All in all, I was feeling pretty pleased with myself. This time felt different. This time I would make some real, lasting changes.

Crash

The following week all my bets where off since I caught an awful cold that left me in bed for days. Later that same week, my husband’s grandfather died, the dog was sick, there arrangements to be made, wakes to attend, the dog to get to the vet, burying Grandpa, in the morning and then our dog in the afternoon and true to form I paid not attention to my disease.

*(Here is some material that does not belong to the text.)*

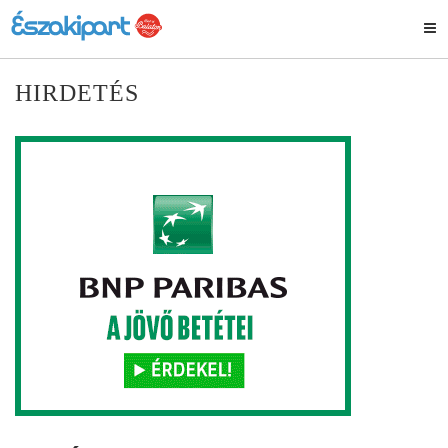
HIRDETÉS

The cold has turned into a sinus infection, I feel like crap and my blood sugars (the few I actually do) are crap and I’m back to my usual ways.

Broken Record

So I feel like a broken record, stuck in this endless cycle. This endless cycle of getting fed up with feeling like crap because I barely take care of my diabetes, vowing to do something about it, taking action, which invariably lasts only a short time, feeling like crap again, feeling guilty for all of this and then we are back to being fed up.

I find it really hard to blog about because who wants to hear about it all the time? I don’t feel as if I have the right to complain about a disease that (for the most part) I do the bare minimum to control. You get what you give, and I am giving little. Sometimes the desire to feel good, makes the finger sticks, the site changes, the logging and paying attention to it all seem possible. But more often than not it seems like I am just not able to deal with it on top of life itself. I am baffled by those of you who get frustrated about not blousing correctly for a meal or drink when I can’t manage to make myself even bolus for a meal? What piece am I missing? Am I just some crazy hypochondriac freak who makes herself sick (by not testing, blousing etc.) so she can be lazy and not accomplish more? I keep hoping for one of those “Eureka” moments during therapy where I am given the reason for my behavior but it hasn’t happened yet.